Judith
IntroductionJudith 10
Édition évolutive · en cours de révision · non validée S5 · reformulation contrôlée pour saisir immédiatement le sens discursif · restitution Paraphrase
Lorsque Judith eut terminé sa prière au Dieu d’Israël,
elle se releva, appela sa servante, descendit dans la maison et entra dans la pièce qu’elle utilisait les jours de sabbat et de fête.
Elle retira son vêtement de sac et les habits de son veuvage, se lava entièrement, s’oignit d’un parfum précieux, arrangea ses cheveux, mit sa coiffe et revêtit les vêtements de fête qu’elle portait du vivant de son mari Manassé.
Elle chaussa ses sandales, mit bracelets, anneaux et autres bijoux, et se para soigneusement afin que sa beauté puisse séduire les hommes qui la verraient.
Elle confia à sa servante une outre de vin, une cruche d’huile, ainsi qu’un sac contenant du grain grillé, un gâteau de figues et du pain rituellement pur. Sa servante porta toutes ces provisions.
Toutes deux se rendirent à la porte de Béthulie, où se tenaient Ozias et les anciens Chabris et Charmis.
Quand ils virent Judith ainsi transformée, vêtue autrement et le visage embelli, ils furent frappés par sa beauté.
Ils lui dirent : « Que le Dieu de nos pères t’accorde sa faveur et mène ton projet à son accomplissement, pour relever les fils d’Israël et glorifier Jérusalem. » Judith se prosterna alors devant Dieu.
Puis elle demanda : « Faites ouvrir la porte de la ville, afin que je sorte accomplir ce dont nous avons parlé. » Les responsables ordonnèrent aux jeunes gardes de lui ouvrir.
Judith sortit avec sa servante. Les hommes de la ville les suivirent du regard pendant qu’elles descendaient la montagne et traversaient la vallée, jusqu’à ce qu’elles disparaissent de leur vue.

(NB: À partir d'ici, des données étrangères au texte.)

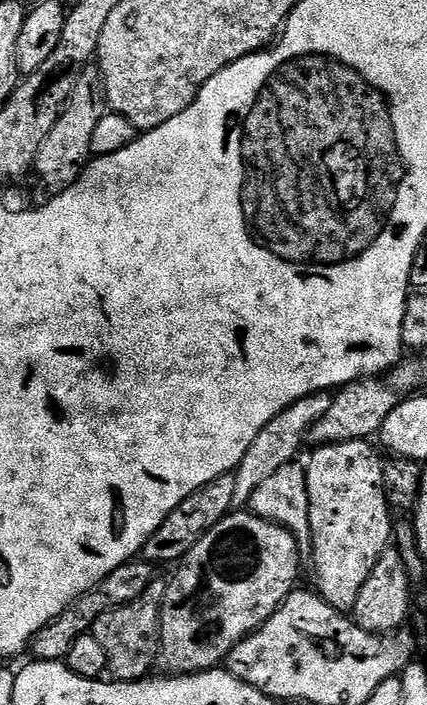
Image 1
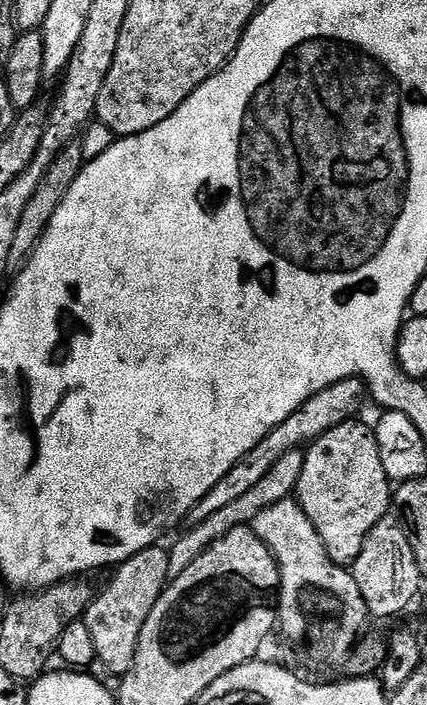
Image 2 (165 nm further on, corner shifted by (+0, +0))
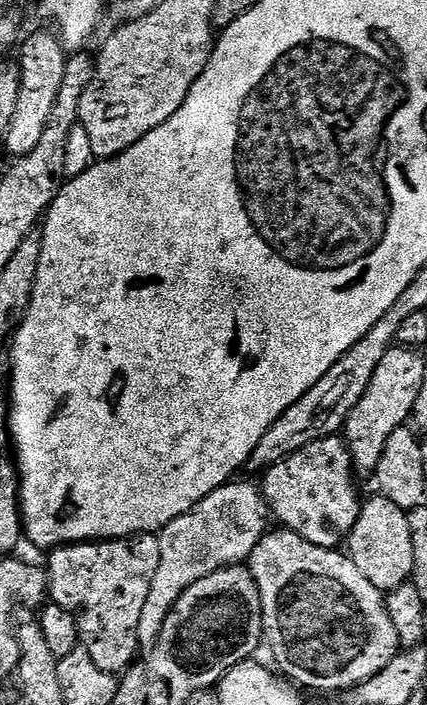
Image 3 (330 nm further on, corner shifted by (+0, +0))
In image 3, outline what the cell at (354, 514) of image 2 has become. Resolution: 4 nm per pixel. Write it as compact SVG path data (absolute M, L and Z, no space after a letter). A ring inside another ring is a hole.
M334 435L310 442L310 446L302 446L290 458L270 466L262 476L262 491L271 515L277 516L287 531L314 542L314 546L339 549L358 522L362 495L356 489L356 479L348 441Z

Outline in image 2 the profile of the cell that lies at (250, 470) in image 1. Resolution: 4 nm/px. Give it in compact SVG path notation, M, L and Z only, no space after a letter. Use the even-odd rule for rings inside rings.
M297 450L290 454L282 454L282 458L278 458L278 462L274 462L274 468L266 474L266 478L262 478L262 482L258 482L258 486L254 486L248 493L242 494L242 498L230 502L230 506L218 510L218 514L206 518L206 522L191 525L187 529L189 532L185 536L178 537L176 545L171 545L168 553L170 577L182 574L182 570L186 570L186 566L190 566L190 562L194 562L194 558L198 558L198 554L202 554L205 548L210 547L214 542L218 542L218 538L222 538L230 530L251 525L252 519L258 514L262 514L262 510L266 510L266 506L274 506L274 502L289 499L296 491L298 478L302 478L303 465L303 451Z

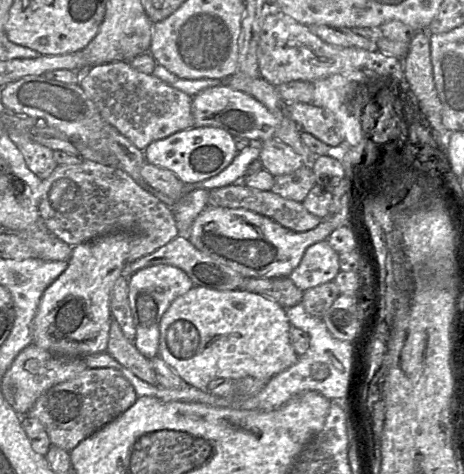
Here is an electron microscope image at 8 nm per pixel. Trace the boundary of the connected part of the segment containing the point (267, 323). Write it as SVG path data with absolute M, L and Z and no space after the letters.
M194 286L187 293L176 298L162 316L160 322L158 355L187 383L187 385L194 386L195 388L216 397L225 399L243 399L256 395L264 388L272 377L283 372L298 361L299 356L296 354L289 338L290 327L291 324L285 313L285 309L269 297L244 290L219 291Z

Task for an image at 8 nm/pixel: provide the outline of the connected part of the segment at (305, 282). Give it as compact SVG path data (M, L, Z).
M327 240L310 245L289 278L302 291L333 281L338 272L339 254Z

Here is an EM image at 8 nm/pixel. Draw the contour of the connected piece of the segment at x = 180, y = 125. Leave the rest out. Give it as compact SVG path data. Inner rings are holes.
M129 62L91 66L78 82L102 117L143 151L150 143L194 126L192 98L160 80L135 70Z

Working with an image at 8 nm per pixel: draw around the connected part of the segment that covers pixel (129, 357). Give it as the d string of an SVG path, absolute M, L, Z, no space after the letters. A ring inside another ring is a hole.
M113 317L106 351L139 379L153 386L159 386L150 360L138 351L134 342L131 342L124 336L118 322Z

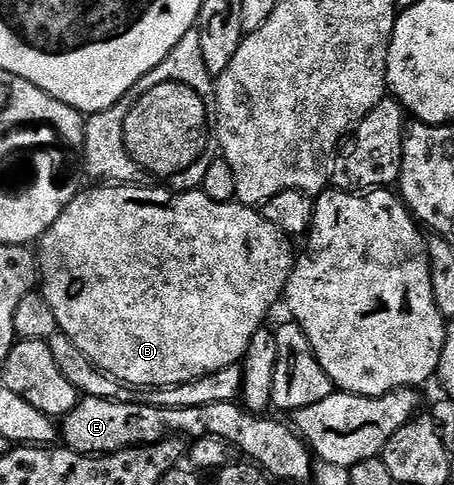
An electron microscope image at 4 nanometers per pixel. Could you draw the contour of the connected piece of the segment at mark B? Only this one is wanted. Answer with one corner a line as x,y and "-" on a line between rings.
91,186
88,192
82,190
76,191
75,197
69,202
69,206
65,206
65,210
61,214
61,218
57,218
57,222
53,222
53,226
45,233
41,243
37,248
37,259
41,269
41,291
43,297
49,302
49,306
53,306
53,314
57,314
57,322
59,330
64,332
69,338
73,338
73,343
77,346
77,350
81,350
81,354
85,354
85,358
89,358
107,375
115,377
117,380
123,381
124,384
132,388
168,388
174,384
184,384
190,380
199,380
205,374
213,374
217,370
221,370
225,366
233,366
242,361
243,355
249,350
249,342
253,342
253,334
257,334
259,328
264,327
268,323
267,315
275,308
275,303
280,303
281,297
287,291
287,283
291,277
291,270
295,267
297,259
296,253
291,253
292,237
285,235
277,225
269,222
263,217
262,211
256,210
254,207
238,202
230,204
222,204
213,198
209,198
201,190
188,190
185,192
176,192
170,188
162,186

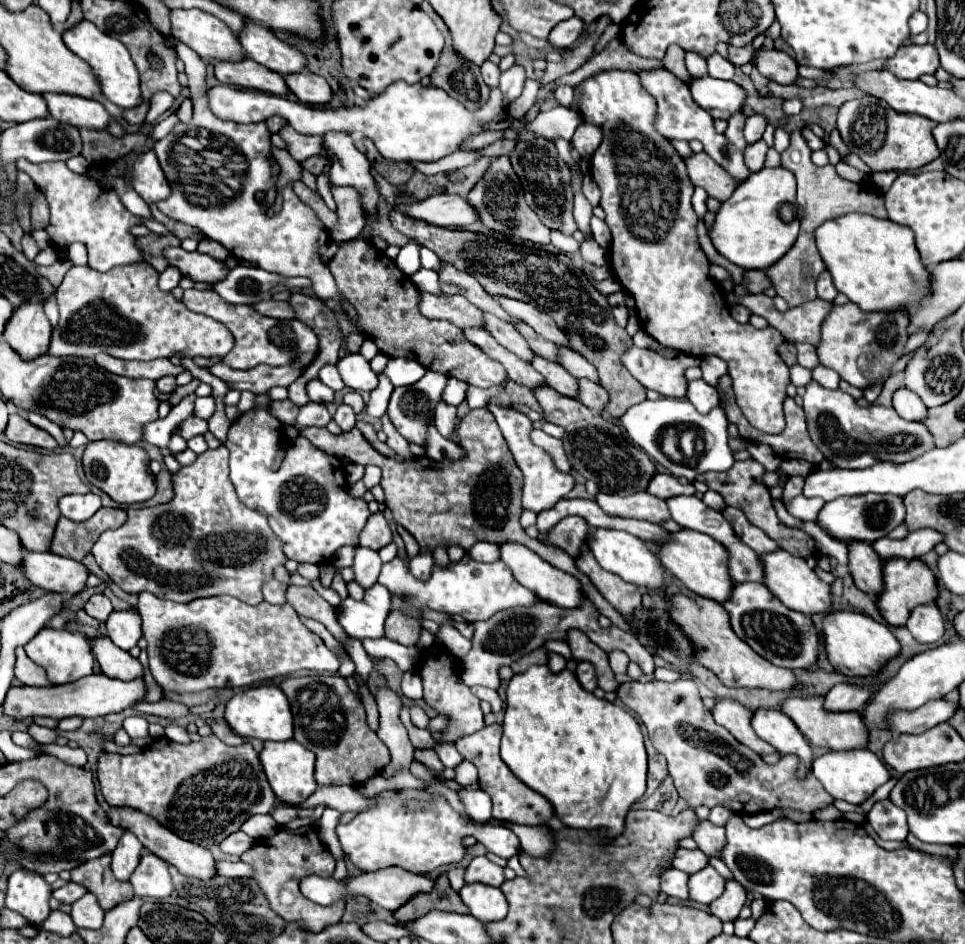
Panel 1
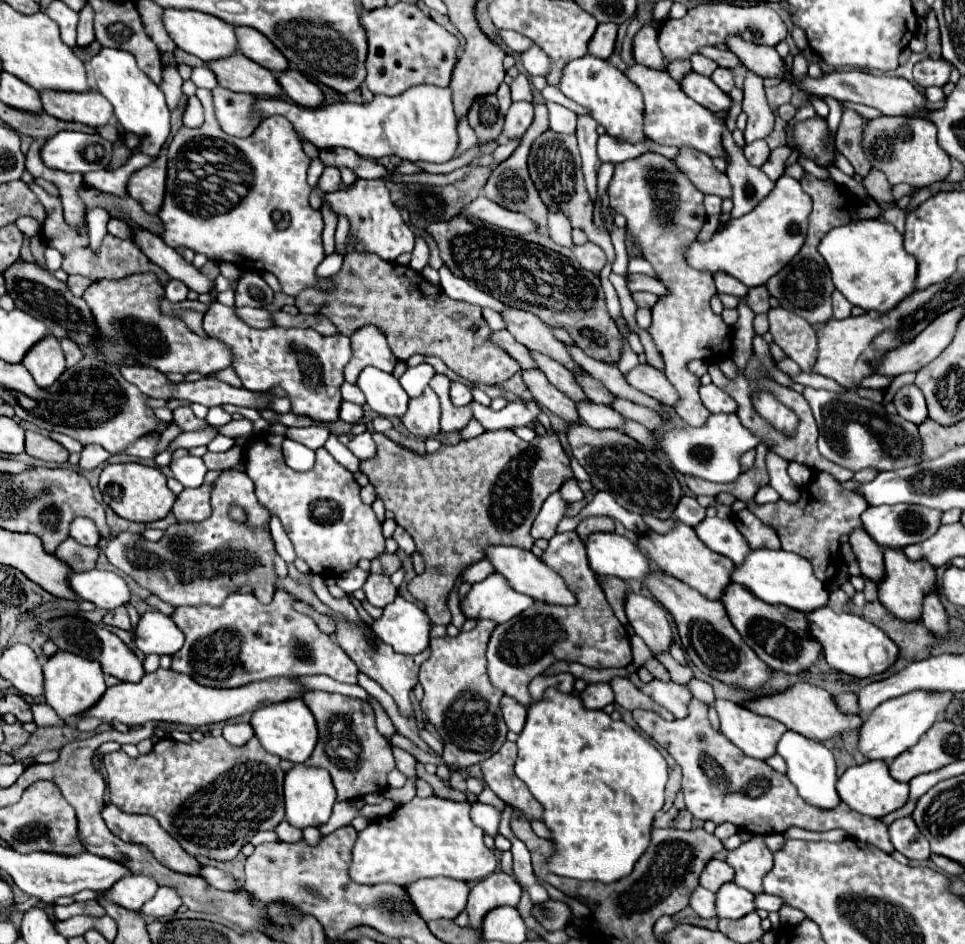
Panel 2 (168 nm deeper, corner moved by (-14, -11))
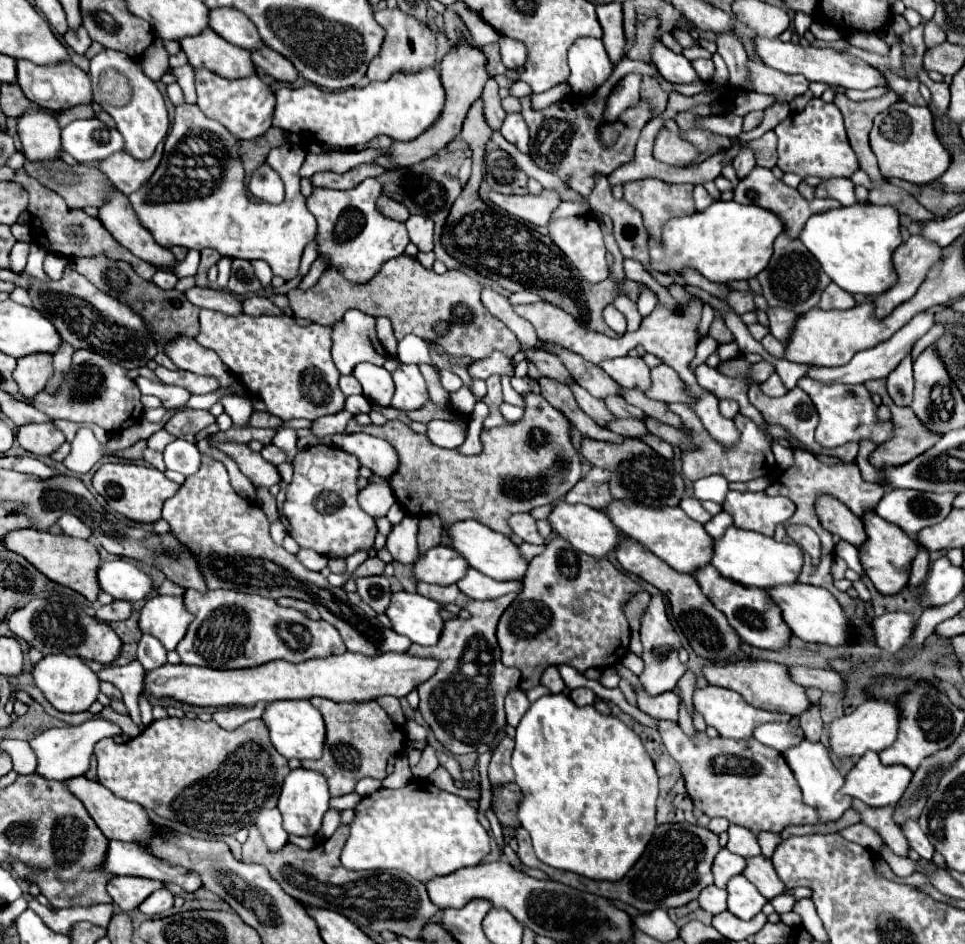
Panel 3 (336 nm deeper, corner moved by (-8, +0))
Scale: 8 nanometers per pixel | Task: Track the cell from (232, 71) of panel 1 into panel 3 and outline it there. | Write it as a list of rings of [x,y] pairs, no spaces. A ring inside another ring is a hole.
[[[204,29],[198,35],[184,37],[178,43],[192,67],[200,65],[228,79],[246,77],[254,69],[254,63],[246,49],[230,45],[212,29]]]

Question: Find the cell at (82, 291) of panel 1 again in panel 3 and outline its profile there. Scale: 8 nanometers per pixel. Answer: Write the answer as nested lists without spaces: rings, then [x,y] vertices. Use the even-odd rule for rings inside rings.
[[[180,337],[176,341],[170,341],[168,345],[164,345],[164,353],[176,363],[178,369],[186,369],[196,375],[216,377],[220,387],[228,389],[232,387],[232,383],[236,383],[236,377],[228,373],[230,369],[220,361],[220,357],[210,349],[198,345],[192,337]]]

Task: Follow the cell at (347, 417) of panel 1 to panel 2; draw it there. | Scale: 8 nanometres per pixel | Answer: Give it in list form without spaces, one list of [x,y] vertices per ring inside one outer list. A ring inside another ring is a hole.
[[[362,432],[362,434],[354,436],[354,438],[350,440],[348,448],[350,448],[352,454],[354,454],[356,458],[360,458],[360,460],[370,458],[370,456],[374,456],[374,452],[376,452],[376,448],[374,448],[374,440],[372,440],[370,432]]]

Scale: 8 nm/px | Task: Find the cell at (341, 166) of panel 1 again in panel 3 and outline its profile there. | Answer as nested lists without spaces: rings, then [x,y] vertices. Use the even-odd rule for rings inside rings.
[[[366,179],[356,189],[348,191],[314,189],[306,201],[308,211],[318,221],[318,233],[314,239],[318,257],[324,257],[328,267],[340,271],[344,279],[358,285],[370,281],[386,261],[402,255],[410,243],[406,225],[384,217],[376,209],[380,193],[382,185],[376,179]]]

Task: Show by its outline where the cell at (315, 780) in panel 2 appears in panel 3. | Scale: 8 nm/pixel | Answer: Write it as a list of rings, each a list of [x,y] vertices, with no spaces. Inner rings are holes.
[[[308,769],[290,771],[288,777],[284,779],[280,801],[278,801],[278,809],[280,809],[282,821],[284,821],[282,823],[284,831],[288,835],[314,837],[322,827],[322,817],[328,811],[328,801],[330,801],[330,793],[328,793],[328,783],[326,783],[324,775],[320,775],[316,771],[308,771]]]

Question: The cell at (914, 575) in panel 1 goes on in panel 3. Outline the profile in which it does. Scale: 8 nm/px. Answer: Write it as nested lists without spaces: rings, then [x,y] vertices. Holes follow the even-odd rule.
[[[874,509],[862,515],[862,523],[866,529],[866,541],[858,547],[858,555],[866,575],[880,593],[898,593],[902,587],[908,585],[912,557],[916,557],[916,549],[918,549],[916,541],[910,539],[898,525],[878,517]]]

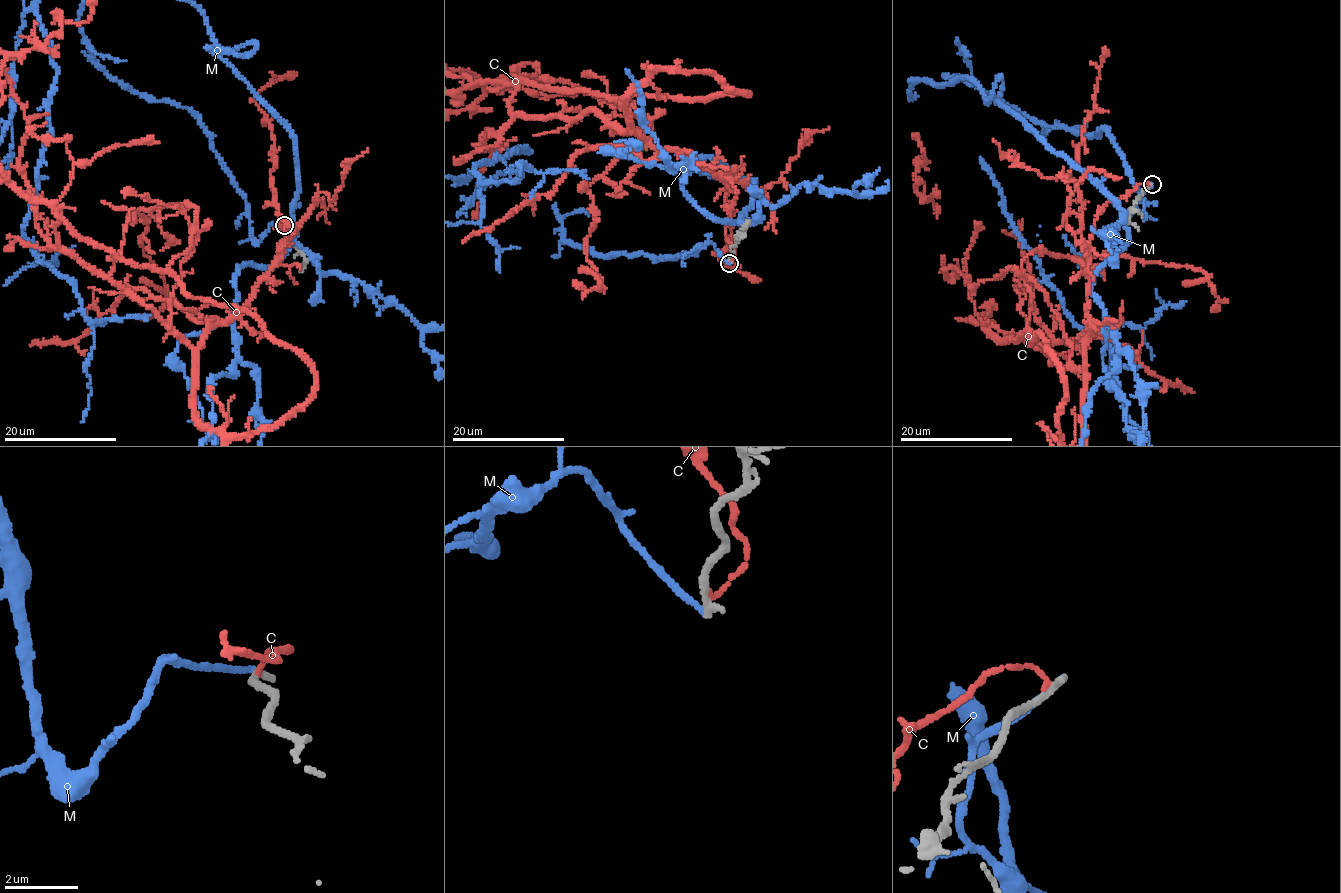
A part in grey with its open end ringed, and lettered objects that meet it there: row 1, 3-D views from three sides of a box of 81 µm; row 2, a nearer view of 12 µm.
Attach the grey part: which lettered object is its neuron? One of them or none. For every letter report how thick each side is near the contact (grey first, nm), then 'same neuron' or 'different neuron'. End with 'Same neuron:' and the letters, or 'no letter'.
C: calibres 240 and 110 nm; different neuron
M: calibres 190 and 130 nm; same neuron
Same neuron: M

Alors qu’elles avançaient dans la vallée, une patrouille avancée de l’armée assyrienne les intercepta.
Les soldats saisirent Judith et lui demandèrent : « De quel peuple es-tu ? D’où viens-tu ? Où vas-tu ? » Elle répondit : « Je suis une Hébreue et je fuis les miens, parce qu’ils vont tomber entre vos mains.
Je viens auprès d’Holopherne, votre commandant, pour lui révéler des informations fiables. Je lui montrerai comment s’emparer de toute la région montagneuse sans perdre un seul de ses hommes. »
Les soldats écoutèrent ses paroles et furent en même temps émerveillés par la beauté de son visage.
Ils lui dirent : « Tu as sauvé ta vie en venant rapidement auprès de notre maître. Va jusqu’à sa tente ; plusieurs d’entre nous vont t’y conduire.
Lorsque tu seras devant lui, n’aie pas peur. Répète-lui ce que tu viens de nous dire, et il te traitera favorablement. »
Ils désignèrent cent hommes pour escorter Judith et sa servante jusqu’à la tente d’Holopherne.
La nouvelle de son arrivée se répandit à travers tout le camp et provoqua une grande agitation. Les soldats sortirent de leurs tentes et se rassemblèrent autour d’elle pendant qu’elle attendait devant celle d’Holopherne.
Ils étaient fascinés par sa beauté et en venaient même à admirer le peuple d’Israël à cause d’elle. Ils se disaient : « Comment mépriser un peuple qui compte de telles femmes ? Il serait dangereux de laisser survivre ses hommes : s’ils restent libres, ils pourraient séduire toute la terre. »
Les gardes d’Holopherne et ses serviteurs sortirent enfin et conduisirent Judith à l’intérieur de sa tente.
Holopherne était étendu sur son lit, sous un voile somptueux tissé de pourpre et d’or et orné de pierres précieuses.
Lorsqu’on lui annonça Judith, il sortit vers l’entrée de la tente, précédé de lampes d’argent.
Judith se présenta devant lui et ses serviteurs. Tous furent frappés par sa beauté. Elle se prosterna face contre terre devant Holopherne, mais ses serviteurs la relevèrent.